Light filters through the pellucid teal water in the quarry—late spring sun dancing down, reaching towards impenetrable depths. Below the surface, I stretch my limbs, pushing myself through the shimmer. As my left hand moves past my face, my Granny’s gold wedding band—which I wear now as my own—glints and twinkles.
‘We do not have Wifi’ reads the sign in a country pub that afternoon. ‘Talk to each other. Pretend it’s 1995.’ A mass of pink roses grow beside the door, and I breathe in the aroma of approaching summer. I think of 1995. That summer, I was the age that my eldest teen is now, and I tell him so, as he drinks coke from a glass bottle in the sunshine. He smiles at me, and rolls his eyes—he thinks I am impossibly old. In 1995, my Granny was still alive: her wedding ring on her soft hand, her eyes laughing and gentle, her hair smooth silver curls that she patted into place each morning. I hated my own curls, but my Granny taught me how to scrunch the damp hair and mould them, as I now teach my smallest curly-haired son. She told me one day I would be glad of them, and now, as I think, I twirl a carefully formed curl between my fingers.

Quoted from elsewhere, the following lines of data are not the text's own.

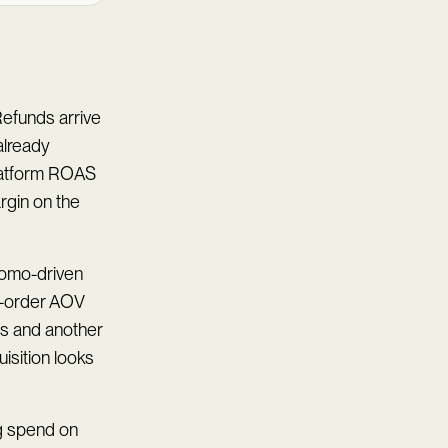
efunds arrive
already
platform ROAS
argin on the
promo-driven
st-order AOV
s and another
isition looks
ng spend on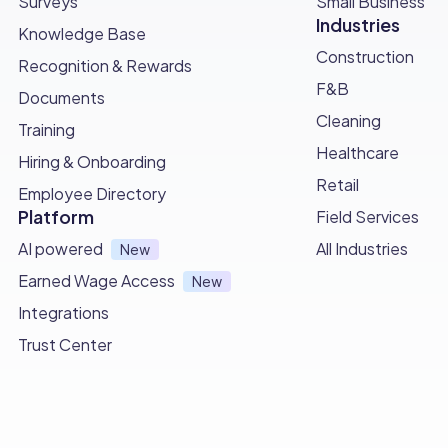
Surveys
Small Business
Industries
Knowledge Base
Construction
Recognition & Rewards
F&B
Documents
Cleaning
Training
Healthcare
Hiring & Onboarding
Retail
Employee Directory
Platform
Field Services
AI powered
All Industries
New
Earned Wage Access
New
Integrations
Trust Center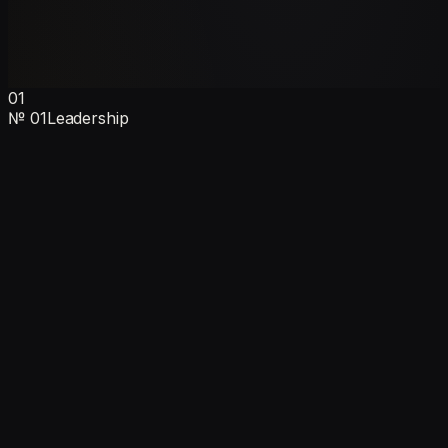
01
№
01
Leadership
Ankush Sehgal
Founder & CEO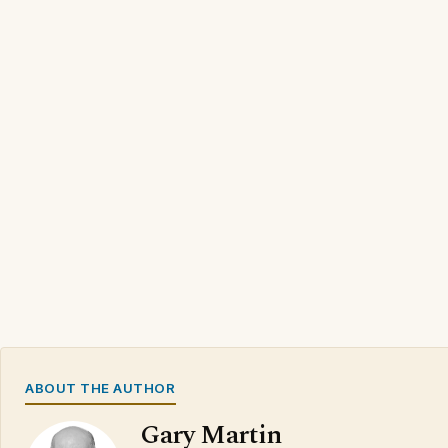
ABOUT THE AUTHOR
Gary Martin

By 1995, I had started scrunch-drying my hair—it was long and brown and I wore it then in tight waves. I lived in a pair of wide, purple corduroy flares I had bought from a second-hand shop, pairing them with a cropped t-shirt I found in the children’s department. Granny didn’t like the belly top—she thought I would get cold kidneys—she told me I should wear more dresses and ‘show off my nice legs’. I didn’t think my legs were nice but sometimes, to please her, I did.
My Granny, who kept rose-scented soap in every drawer, and so smelled of roses, would never leave the house until she had ‘put her face on’. She applied powder carefully from a small silver compact and on her cheeks, rubbed what she called ‘rouge’. I (with my flawless youthful skin) didn’t understand her, would laugh as I waited beside her at the mirror, watching. I loved every line on her face—she was beautiful to me just as she was. One day, years later, I picked up on impulse in the chemist a pot of pink Bourjois blusher. Opening it, a familiar scent unexpectedly swirled out, catching at my breath. My Granny’s fragrance—rouge and roses.

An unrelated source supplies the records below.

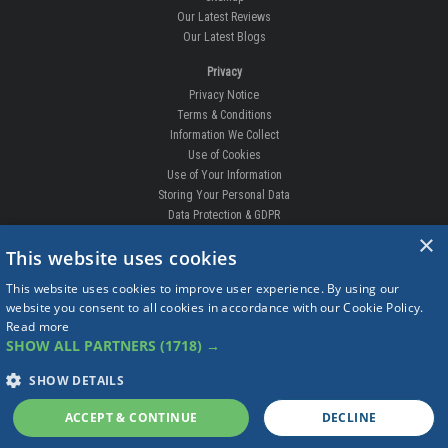
Our Latest Reviews
Our Latest Blogs
Privacy
Privacy Notice
Terms & Conditions
Information We Collect
Use of Cookies
Use of Your Information
Storing Your Personal Data
Data Protection & GDPR
×
DELIVERIES & RETURNS
This website uses cookies
Replacement Clips
This website uses cookies to improve user experience. By using our
Order Enquiry
website you consent to all cookies in accordance with our Cookie Policy.
Free Fitting
Read more
Delivery Prices
SHOW ALL PARTNERS
(1718) →
Delivery Times
Currency
SHOW DETAILS
Warranty
Complaints
ACCEPT & CONTINUE
DECLINE
Returns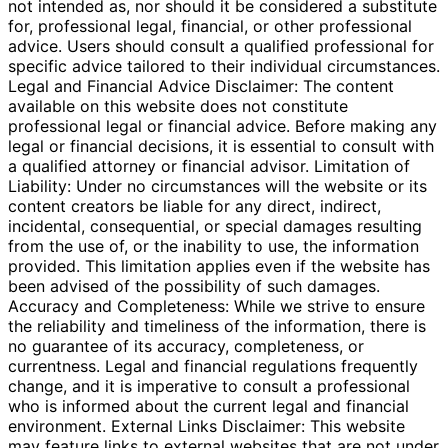
not intended as, nor should it be considered a substitute
for, professional legal, financial, or other professional
advice. Users should consult a qualified professional for
specific advice tailored to their individual circumstances.
Legal and Financial Advice Disclaimer: The content
available on this website does not constitute
professional legal or financial advice. Before making any
legal or financial decisions, it is essential to consult with
a qualified attorney or financial advisor. Limitation of
Liability: Under no circumstances will the website or its
content creators be liable for any direct, indirect,
incidental, consequential, or special damages resulting
from the use of, or the inability to use, the information
provided. This limitation applies even if the website has
been advised of the possibility of such damages.
Accuracy and Completeness: While we strive to ensure
the reliability and timeliness of the information, there is
no guarantee of its accuracy, completeness, or
currentness. Legal and financial regulations frequently
change, and it is imperative to consult a professional
who is informed about the current legal and financial
environment. External Links Disclaimer: This website
may feature links to external websites that are not under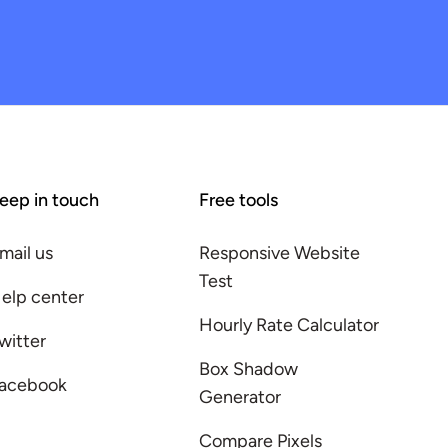
eep in touch
Free tools
mail us
Responsive Website
Test
elp center
Hourly Rate Calculator
witter
Box Shadow
acebook
Generator
Compare Pixels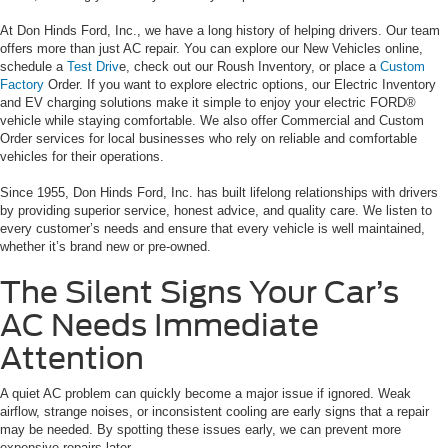
At Don Hinds Ford, Inc., we have a long history of helping drivers. Our team
offers more than just AC repair. You can explore our New Vehicles online,
schedule a
Test Driv
e, check out our Roush Inventory, or place a
Custom
Factory
Order. If you want to explore electric options, our Electric Inventory
and EV charging solutions make it simple to enjoy your electric FORD®
vehicle while staying comfortable. We also offer Commercial and Custom
Order services for local businesses who rely on reliable and comfortable
vehicles for their operations.
Since 1955, Don Hinds Ford, Inc. has built lifelong relationships with drivers
by providing superior service, honest advice, and quality care. We listen to
every customer’s needs and ensure that every vehicle is well maintained,
whether it’s brand new or pre-owned.
The Silent Signs Your Car’s
AC Needs Immediate
Attention
A quiet AC problem can quickly become a major issue if ignored. Weak
airflow, strange noises, or inconsistent cooling are early signs that a repair
may be needed. By spotting these issues early, we can prevent more
expensive repairs later.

I know now—as I stand before my own mirror— what I was then too young to understand. I put my face on, like my Granny did: I construct myself. Lines around my eyes crease. They are forming around my mouth too, the same shape as hers. Makeup doesn’t hide them, but it smoothes, and it shields me, like armour. As I dab rouge on my cheeks, I think of my Granny and I feel brighter and braver. She left to me her gold wedding band, which I twist around my finger. In the loft I keep, carefully wrapped, a box of her pink rose-print, gold-rimmed teacups.
This morning, my eldest teen left the country alone for the first time. In his rucksack, he packed my battered copy of The Secret History, pulled from the bookshelf in the sitting room to read on the train. He has inherited his father’s blue eyes and my love of books. I try not to tell him how much I adore this one. I want him to discover it for himself.
Inheritance, I am learning, blooms slowly—layers like petals, peeling back with the years. For me, it carries the glint of gold. It leaves behind the scent of roses.
Thank you for reading,
Laura x
How beautiful! I also wear my Grandma’s wedding ring.
I was obsessed with seeing inside drawers as a kid, my mums, my grandmas - the smell (soaps), the trinkets, the things tucked away. I’ve made memory boxes for our kids - they have no interest in them right now but I’m hopeful.
A beautiful piece Laura! ✨ 🌸
Another perfectly captured and crafted gem. Laura. Wondering how much you have to work at a piece like this to make it seem so effortless... I'm old enough to recall the expression 'putting on one's face', and I still think of it when I do the same each day, before I'm ready to go out and face the world! Ah, tea cups... I hope one day you will unwrap your grandmother's lovely rose tea cups (like opening a present!) and enjoy tea from them once again!